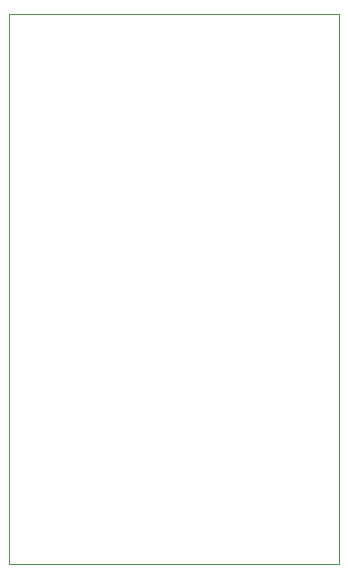
<source format=gbr>
%TF.GenerationSoftware,KiCad,Pcbnew,8.0.1*%
%TF.CreationDate,2024-04-03T20:26:05-05:00*%
%TF.ProjectId,meshtastic-diy,6d657368-7461-4737-9469-632d6469792e,2.1*%
%TF.SameCoordinates,Original*%
%TF.FileFunction,Profile,NP*%
%FSLAX46Y46*%
G04 Gerber Fmt 4.6, Leading zero omitted, Abs format (unit mm)*
G04 Created by KiCad (PCBNEW 8.0.1) date 2024-04-03 20:26:05*
%MOMM*%
%LPD*%
G01*
G04 APERTURE LIST*
%TA.AperFunction,Profile*%
%ADD10C,0.050000*%
%TD*%
G04 APERTURE END LIST*
D10*
X170500000Y-79700000D02*
X142500000Y-79700000D01*
X170500000Y-126300000D02*
X170500000Y-79700000D01*
X142500000Y-79700000D02*
X142500000Y-126300000D01*
X142500000Y-126300000D02*
X170500000Y-126300000D01*
M02*

</source>
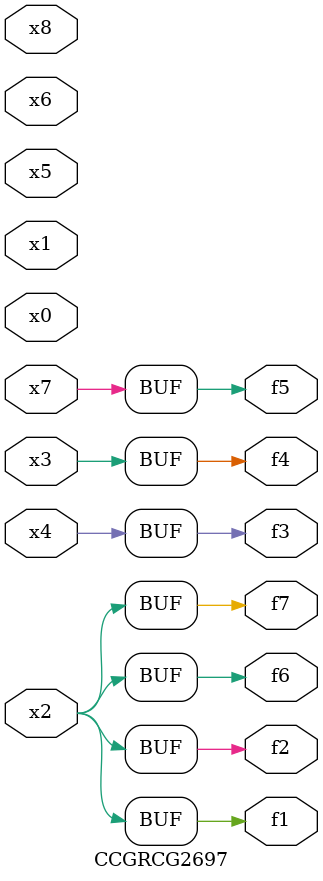
<source format=v>
module CCGRCG2697(
	input x0, x1, x2, x3, x4, x5, x6, x7, x8,
	output f1, f2, f3, f4, f5, f6, f7
);
	assign f1 = x2;
	assign f2 = x2;
	assign f3 = x4;
	assign f4 = x3;
	assign f5 = x7;
	assign f6 = x2;
	assign f7 = x2;
endmodule

</source>
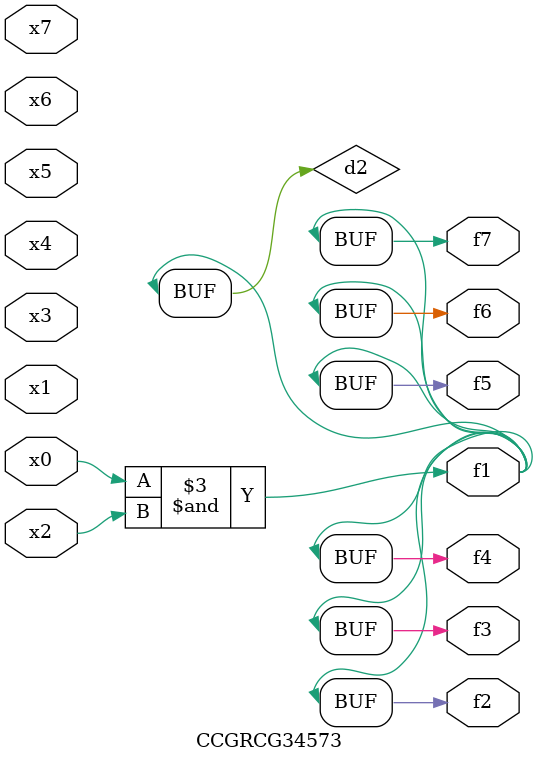
<source format=v>
module CCGRCG34573(
	input x0, x1, x2, x3, x4, x5, x6, x7,
	output f1, f2, f3, f4, f5, f6, f7
);

	wire d1, d2;

	nor (d1, x3, x6);
	and (d2, x0, x2);
	assign f1 = d2;
	assign f2 = d2;
	assign f3 = d2;
	assign f4 = d2;
	assign f5 = d2;
	assign f6 = d2;
	assign f7 = d2;
endmodule

</source>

########################################

*BRIEF:* The answer is the line with "wire d1, d2;" plus every line after it, printed exactly as they appear above.

*ANSWER AREA:*
	wire d1, d2;

	nor (d1, x3, x6);
	and (d2, x0, x2);
	assign f1 = d2;
	assign f2 = d2;
	assign f3 = d2;
	assign f4 = d2;
	assign f5 = d2;
	assign f6 = d2;
	assign f7 = d2;
endmodule

</source>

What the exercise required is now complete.